**Request a**
In the extra credit solutions, what are all the ways an oxide can behave in water?

**Reading text**
[BEGIN]
Extra Credit 12

19.1.10:

Would you expect an aqueous manganese(VII) oxide solution to have a pH greater or less than 7.0? Justify your answer.

Solution:

1. Lewis acid-base theory says that Lewis acids accept lone pair electrons or are electron pair acceptors. Bases donate lone pair electrons or are electron pair donors. Acids have a pH of less than 7.0 and bases have a pH of greater than 7.0.

2. Oxides can be acidic, basic, amphoteric or neutral in water. Typically they form bases when paired with a metal on the left side of the periodic table and acids when paired with a non-metal on the right side of the periodic table. Manganese is a transition metal on the right side of the periodic table.

3. Manganese(VII) Oxide, or \(\ce{Mn2O7}\) is known to oxidize readily, meaning that it loses electrons. This may indicate that it is a Lewis base and has a pH greater than 7.0.

4. However, in this case, Manganese(VII) Oxide, or \(\ce{Mn2O7}\) has one of the highest oxidation states for manganese, so manganese with an oxidation number of 7 will be able to accept many electrons, which means it is more acidic than manganese with lower oxidation numbers. Since manganese(VII) can accept so many electrons, it qualifies as a Lewis acid, and most probably has a pH of less than 7.0.

19.3.2:

Draw the crystal field diagrams for \(\ce{[Fe(NO2)6]^{4-}}\) and \(\ce{[FeF6]^{3-}}\). State whether each complex is high spin or low spin, paramagnetic or diamagnetic, and compare \(\ \Delta_{oct}\) to P for each complex.

Solution:

1. First, figure out how many electrons each compound has. \(\ce{[Fe(NO2)6]^{4-}}\) has 6 \(NO_2\) ligands so it has a coordination number of 6, which means it has 6 d electrons. Similarly, \(\ce{[FeF6]^{3-}}\) has 6 \(F^-1\) ligands so it also has coordination number of 6. However, the charge of the \(F^-\) ligand brings the charge down to -6, so Fe must have a charge of 3+ to compensate, which means it has 5 d electrons.
[END]
**Dataset excerpts**
[BEGIN]
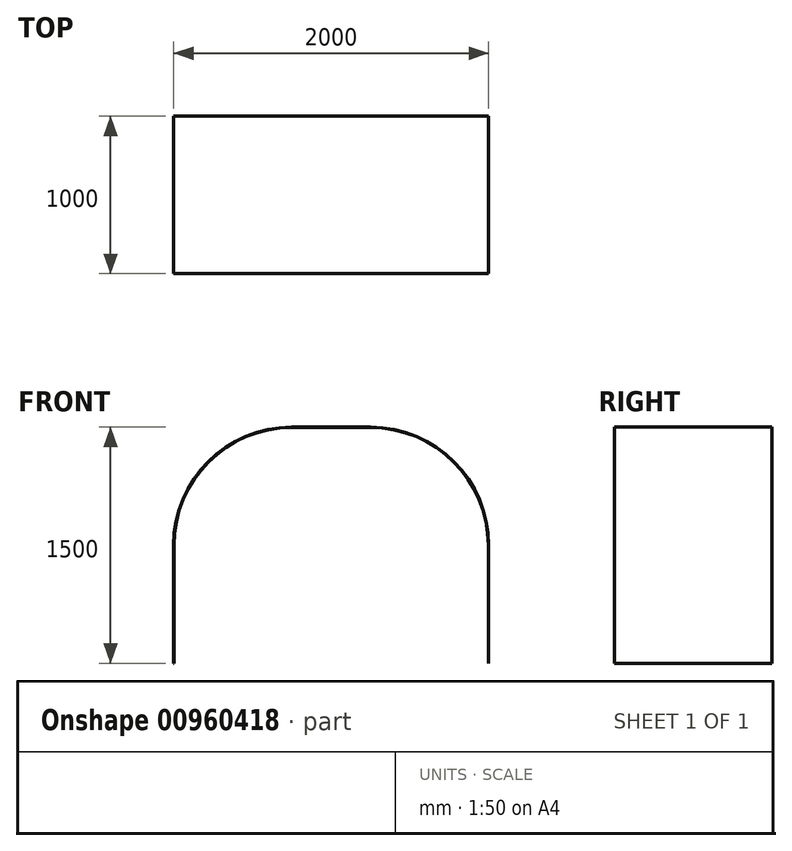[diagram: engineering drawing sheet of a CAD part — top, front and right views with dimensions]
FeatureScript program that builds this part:
annotation { "Feature Type Name" : "Feature", "Feature Type Description" : "" }
export const myFeature = defineFeature(function(context is Context, id is Id, definition is map)
    precondition{}
    {
        {
            var Q0;
            Q0=qCreatedBy(makeId("Front.planeOp"),FACE);
            var sketch = newSketch(context, id + "F0", { "sketchPlane" : qUnion([Q0])});
            skLineSegment(sketch, "E0.top", {"start": v(-1000, 0) * mm, "end": v(1000, 0) * mm});
            skLineSegment(sketch, "E1", {"start": v(-1000, 1500) * mm, "end": v(-1000, 0) * mm});
            skLineSegment(sketch, "E2", {"start": v(1000, 0) * mm, "end": v(1000, 1500) * mm});
            skLineSegment(sketch, "E3", {"start": v(1000, 1500) * mm, "end": v(-1000, 1500) * mm});
            skSolve(sketch);
        }
        {
            var Q0;
            Q0=makeQuery(id+"F0.imprint","IMPRINT",FACE,{"disambiguationData":[TD([[makeQuery(id+"F0.imprint","IMPRINT",EDGE,{"derivedFrom":sQuery(id+"F0.wireOp",EDGE,"E0.bottom")}),-1.0]])]});
            var Q1;
            Q1=makeQuery(id+"F0.imprint","IMPRINT",FACE,{"disambiguationData":[TD([[makeQuery(id+"F0.imprint","IMPRINT",EDGE,{"derivedFrom":sQuery(id+"F0.wireOp",EDGE,"E0.top")}),1.0]])]});
            extrude(context, id + "F1", {"entities" : qUnion([Q0, Q1]), "endBound" : BoundingType.SYMMETRIC, "depth" : 1000 * mm, "offsetDistance" : 25 * mm});
        }
        {
            var Q0;
            Q0=makeQuery(id+"F1.opExtrude","SWEPT_EDGE",EDGE,{"disambiguationData":[OSD([sQuery(id+"F0.wireOp",EDGE,"E1"),sQuery(id+"F0.wireOp",EDGE,"E3")])]});
            var Q1;
            Q1=makeQuery(id+"F1.opExtrude","SWEPT_EDGE",EDGE,{"disambiguationData":[OSD([sQuery(id+"F0.wireOp",EDGE,"E2"),sQuery(id+"F0.wireOp",EDGE,"E3")])]});
            fillet(context, id + "F2", {"entities" : qUnion([Q0, Q1]), "radius" : 750 * mm, "tangentPropagation" : true, "allowEdgeOverflow" : false});
        }
        {
            var Q0;
            Q0=makeQuery(id+"F1.opExtrude","CAP_FACE",FACE,{"disambiguationData":[OSD([sQuery(id+"F0.wireOp",EDGE,"E0.bottom"),sQuery(id+"F0.wireOp",EDGE,"E0.top"),sQuery(id+"F0.wireOp",EDGE,"E0.left"),sQuery(id+"F0.wireOp",EDGE,"E0.right")])],"isStart":false});
            var sketch = newSketch(context, id + "F3", { "sketchPlane" : qUnion([Q0])});
            skLineSegment(sketch, "E4.0", {"start": v(-998, 750) * mm, "end": v(-998, -0.57) * mm});
            skLineSegment(sketch, "E4.1", {"start": v(998, -0.57) * mm, "end": v(998, 750) * mm});
            skArc(sketch, "E4.2", {"start": v(998, 750) * mm, "mid": v(778.92, 1278.92) * mm, "end": v(250, 1498) * mm});
            skLineSegment(sketch, "E4.3", {"start": v(250, 1498) * mm, "end": v(-250, 1498) * mm});
            skArc(sketch, "E4.4", {"start": v(-250, 1498) * mm, "mid": v(-778.92, 1278.92) * mm, "end": v(-998, 750) * mm});
            skLineSegment(sketch, "E5", {"start": v(-998, -0.57) * mm, "end": v(998, -0.57) * mm});
            skSolve(sketch);
        }
        {
            var Q0;
            Q0=qSketchRegion(id+"F3",true);
            extrude(context, id + "F4", {"entities" : qUnion([Q0]), "operationType" : NewBodyOperationType.REMOVE, "endBound" : BoundingType.THROUGH_ALL, "oppositeDirection" : true, "depth" : 25 * mm, "offsetDistance" : 25 * mm});
        }
    });
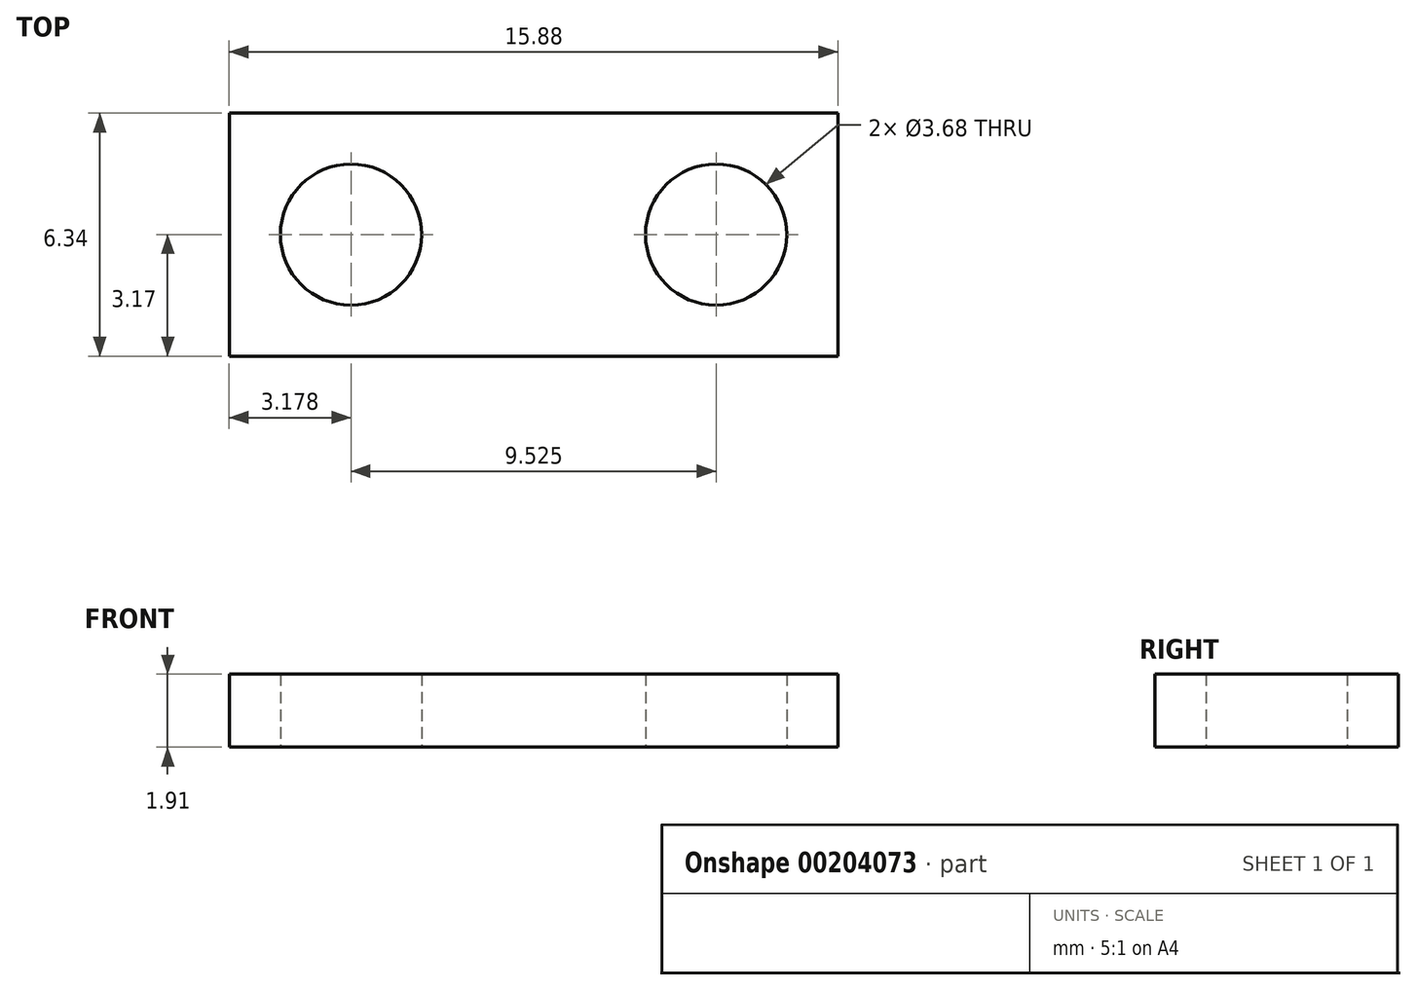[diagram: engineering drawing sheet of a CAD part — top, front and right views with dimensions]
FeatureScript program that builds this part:
annotation { "Feature Type Name" : "Feature", "Feature Type Description" : "" }
export const myFeature = defineFeature(function(context is Context, id is Id, definition is map)
    precondition{}
    {
        {
            var Q0;
            Q0=qCreatedBy(makeId("Top.planeOp"),FACE);
            var sketch = newSketch(context, id + "F0", { "sketchPlane" : qUnion([Q0])});
            skLineSegment(sketch, "E0", {"start": v(0, 0) * mm, "end": v(7.94, 0) * mm, "construction": true});
            skLineSegment(sketch, "E1", {"start": v(7.94, 3.18) * mm, "end": v(7.94, -3.17) * mm});
            skLineSegment(sketch, "E2", {"start": v(7.94, -3.17) * mm, "end": v(-7.94, -3.18) * mm});
            skLineSegment(sketch, "E3", {"start": v(-7.94, -3.17) * mm, "end": v(-7.94, 3.17) * mm});
            skLineSegment(sketch, "E4", {"start": v(-7.94, 3.17) * mm, "end": v(7.94, 3.18) * mm});
            skLineSegment(sketch, "E5", {"start": v(0, 0) * mm, "end": v(-7.94, 0) * mm, "construction": true});
            skLineSegment(sketch, "E6", {"start": v(-7.94, 0) * mm, "end": v(-4.76, 0) * mm, "construction": true});
            skLineSegment(sketch, "E7", {"start": v(7.94, 0) * mm, "end": v(4.76, 0) * mm, "construction": true});
            skCircle(sketch, "E8", {"center": v(-4.76, 0) * mm, "radius": 1.84 * mm});
            skCircle(sketch, "E9", {"center": v(4.76, 0) * mm, "radius": 1.84 * mm});
            skSolve(sketch);
        }
        {
            var Q0;
            Q0 = qSketchRegion(id + "F0", true);
            extrude(context, id + "F1", {"entities" : qUnion([Q0]), "depth" : 1.9 * mm});
        }
    });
[END]
**Request b**
How many lines of the records contain the string "qCreatedBy", with case counting? Reply with the number only.

**Worked answer a**
Acidic, basic, amphoteric, neutral

**Worked answer b**
2